◆ REQUEST ◆
From the records, keep only the lines that contain the word "ngay", and copy each one.

--- START ---

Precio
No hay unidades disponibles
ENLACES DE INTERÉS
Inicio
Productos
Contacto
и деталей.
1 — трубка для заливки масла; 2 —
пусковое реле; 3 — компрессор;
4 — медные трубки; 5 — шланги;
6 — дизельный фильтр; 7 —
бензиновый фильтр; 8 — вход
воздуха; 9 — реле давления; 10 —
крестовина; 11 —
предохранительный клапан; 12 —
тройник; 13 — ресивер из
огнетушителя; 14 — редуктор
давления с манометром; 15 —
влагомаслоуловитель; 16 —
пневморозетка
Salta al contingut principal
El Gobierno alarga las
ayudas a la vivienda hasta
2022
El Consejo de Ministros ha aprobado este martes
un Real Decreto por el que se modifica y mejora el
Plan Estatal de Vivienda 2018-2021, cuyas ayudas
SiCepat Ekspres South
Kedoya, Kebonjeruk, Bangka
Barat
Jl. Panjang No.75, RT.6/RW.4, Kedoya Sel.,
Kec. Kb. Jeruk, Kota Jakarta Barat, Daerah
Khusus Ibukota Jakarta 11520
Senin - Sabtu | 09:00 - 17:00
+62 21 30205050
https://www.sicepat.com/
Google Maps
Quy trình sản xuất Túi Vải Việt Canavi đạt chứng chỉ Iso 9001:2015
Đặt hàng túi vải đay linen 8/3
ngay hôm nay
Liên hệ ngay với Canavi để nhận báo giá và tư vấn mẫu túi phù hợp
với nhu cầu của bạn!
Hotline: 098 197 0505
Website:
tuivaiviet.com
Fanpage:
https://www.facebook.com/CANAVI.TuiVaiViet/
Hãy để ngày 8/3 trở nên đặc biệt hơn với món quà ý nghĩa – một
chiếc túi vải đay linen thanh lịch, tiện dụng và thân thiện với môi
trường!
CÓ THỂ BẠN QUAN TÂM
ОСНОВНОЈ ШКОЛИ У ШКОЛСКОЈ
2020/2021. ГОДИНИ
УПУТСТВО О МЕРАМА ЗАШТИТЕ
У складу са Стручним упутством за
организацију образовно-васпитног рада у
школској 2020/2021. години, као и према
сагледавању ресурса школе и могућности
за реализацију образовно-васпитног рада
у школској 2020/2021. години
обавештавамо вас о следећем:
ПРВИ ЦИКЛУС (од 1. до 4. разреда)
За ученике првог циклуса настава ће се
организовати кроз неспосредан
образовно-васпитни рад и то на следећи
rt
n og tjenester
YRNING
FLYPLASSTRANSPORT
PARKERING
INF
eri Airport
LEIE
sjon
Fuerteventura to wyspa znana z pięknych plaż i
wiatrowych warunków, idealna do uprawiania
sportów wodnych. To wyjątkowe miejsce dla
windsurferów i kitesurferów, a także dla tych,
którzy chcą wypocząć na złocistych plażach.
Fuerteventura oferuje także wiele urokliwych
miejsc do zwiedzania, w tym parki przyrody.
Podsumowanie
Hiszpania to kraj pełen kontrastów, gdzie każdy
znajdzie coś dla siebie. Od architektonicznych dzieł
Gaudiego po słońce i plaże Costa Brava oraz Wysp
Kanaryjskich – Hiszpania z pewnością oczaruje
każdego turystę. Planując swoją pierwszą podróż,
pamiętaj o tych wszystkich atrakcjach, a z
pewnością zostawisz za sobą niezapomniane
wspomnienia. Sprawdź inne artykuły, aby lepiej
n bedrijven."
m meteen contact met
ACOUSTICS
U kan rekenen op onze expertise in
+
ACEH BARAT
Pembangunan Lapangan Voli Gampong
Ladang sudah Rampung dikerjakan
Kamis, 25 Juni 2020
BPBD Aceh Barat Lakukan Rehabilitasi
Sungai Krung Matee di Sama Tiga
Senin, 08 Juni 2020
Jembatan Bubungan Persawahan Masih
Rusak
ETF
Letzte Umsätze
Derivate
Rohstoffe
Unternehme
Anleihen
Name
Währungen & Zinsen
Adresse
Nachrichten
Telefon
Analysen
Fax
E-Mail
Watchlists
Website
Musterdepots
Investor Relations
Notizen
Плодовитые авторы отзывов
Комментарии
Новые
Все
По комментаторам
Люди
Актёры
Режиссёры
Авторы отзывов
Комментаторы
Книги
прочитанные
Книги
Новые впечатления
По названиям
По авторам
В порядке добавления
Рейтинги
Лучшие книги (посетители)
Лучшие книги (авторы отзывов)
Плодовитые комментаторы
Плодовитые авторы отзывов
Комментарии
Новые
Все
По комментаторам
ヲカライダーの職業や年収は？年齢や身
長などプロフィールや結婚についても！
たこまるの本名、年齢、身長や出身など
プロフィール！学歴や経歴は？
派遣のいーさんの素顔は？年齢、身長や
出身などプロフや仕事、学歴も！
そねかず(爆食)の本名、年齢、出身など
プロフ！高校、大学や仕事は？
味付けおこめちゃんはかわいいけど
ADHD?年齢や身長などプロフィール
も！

--- END ---

◆ WRITTEN REPLY ◆
ngay hôm nay
Liên hệ ngay với Canavi để nhận báo giá và tư vấn mẫu túi phù hợp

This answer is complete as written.